Epstein-Barr Virus Latent Membrane Protein 1 Induces Cellular MicroRNA miR-146a, a Modulator of Lymphocyte Signaling Pathways

Tulane University Health Sciences Center, 1430 Tulane Ave., SL79, New Orleans, LA 70112, USA.
Journal of Virology (Impact Factor: 4.44). 03/2008; 82(4):1946-58. DOI: 10.1128/JVI.02136-07
Source: PubMed


The Epstein-Barr virus (EBV)-encoded latent membrane protein 1 (LMP1) is a functional homologue of the tumor necrosis factor receptor family and contributes substantially to the oncogenic potential of EBV through activation of nuclear factor kappaB (NF-kappaB). MicroRNAs (miRNAs) are a class of small RNA molecules that are involved in the regulation of cellular processes such as growth, development, and apoptosis and have recently been linked to cancer phenotypes. Through miRNA microarray analysis, we demonstrate that LMP1 dysregulates the expression of several cellular miRNAs, including the most highly regulated of these, miR-146a.

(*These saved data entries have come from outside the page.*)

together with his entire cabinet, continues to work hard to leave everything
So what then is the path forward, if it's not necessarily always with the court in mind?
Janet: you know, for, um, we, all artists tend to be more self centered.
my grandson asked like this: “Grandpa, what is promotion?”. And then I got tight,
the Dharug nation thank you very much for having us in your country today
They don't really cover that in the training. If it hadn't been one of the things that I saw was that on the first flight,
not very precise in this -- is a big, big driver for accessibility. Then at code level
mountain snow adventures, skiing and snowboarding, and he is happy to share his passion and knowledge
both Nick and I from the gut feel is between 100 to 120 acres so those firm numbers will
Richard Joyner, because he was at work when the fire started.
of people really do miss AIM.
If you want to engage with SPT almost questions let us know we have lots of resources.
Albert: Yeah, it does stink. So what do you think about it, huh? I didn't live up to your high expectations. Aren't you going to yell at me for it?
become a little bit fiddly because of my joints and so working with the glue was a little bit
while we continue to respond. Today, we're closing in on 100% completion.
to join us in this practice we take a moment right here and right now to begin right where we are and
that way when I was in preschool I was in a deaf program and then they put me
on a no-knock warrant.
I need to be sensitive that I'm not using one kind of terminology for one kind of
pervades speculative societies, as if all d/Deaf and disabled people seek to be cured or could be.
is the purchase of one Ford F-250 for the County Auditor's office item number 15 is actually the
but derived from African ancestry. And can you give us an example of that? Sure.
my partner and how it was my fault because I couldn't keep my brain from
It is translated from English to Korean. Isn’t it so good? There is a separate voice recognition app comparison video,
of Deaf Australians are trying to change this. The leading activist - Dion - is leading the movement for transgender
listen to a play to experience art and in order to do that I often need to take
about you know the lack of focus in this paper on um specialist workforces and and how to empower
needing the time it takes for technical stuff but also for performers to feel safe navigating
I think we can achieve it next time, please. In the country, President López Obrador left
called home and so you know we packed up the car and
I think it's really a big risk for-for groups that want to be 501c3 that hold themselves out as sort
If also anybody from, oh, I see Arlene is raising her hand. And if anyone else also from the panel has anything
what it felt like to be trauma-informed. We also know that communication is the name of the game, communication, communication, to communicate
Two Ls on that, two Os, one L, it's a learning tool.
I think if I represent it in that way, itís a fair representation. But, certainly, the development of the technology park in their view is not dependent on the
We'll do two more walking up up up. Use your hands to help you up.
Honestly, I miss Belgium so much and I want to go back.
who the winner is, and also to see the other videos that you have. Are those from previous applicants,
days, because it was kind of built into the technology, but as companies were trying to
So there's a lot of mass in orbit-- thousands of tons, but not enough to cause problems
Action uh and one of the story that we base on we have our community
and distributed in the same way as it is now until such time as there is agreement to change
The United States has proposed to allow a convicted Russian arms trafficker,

Quantitative reverse transcription-PCR analysis confirmed induced expression of miR-146a by LMP1. Analysis of miR-146a expression in EBV latency type III and type I cell lines revealed substantial expression of miR-146a in type III (which express LMP1) but not in type I cell lines. Reporter studies demonstrated that LMP1 induces miR-146a predominantly through two NF-kappaB binding sites in the miR-146a promoter and identified a role for an Oct-1 site in conferring basal and induced expression. Array analysis of cellular mRNAs expressed in Akata cells transduced with an miR-146a-expressing retrovirus identified genes that are directly or indirectly regulated by miR-146a, including a group of interferon-responsive genes that are inhibited by miR-146a. Since miR-146a is known to be induced by agents that activate the interferon response pathway (including LMP1), these results suggest that miR-146a functions in a negative feedback loop to modulate the intensity and/or duration of the interferon response.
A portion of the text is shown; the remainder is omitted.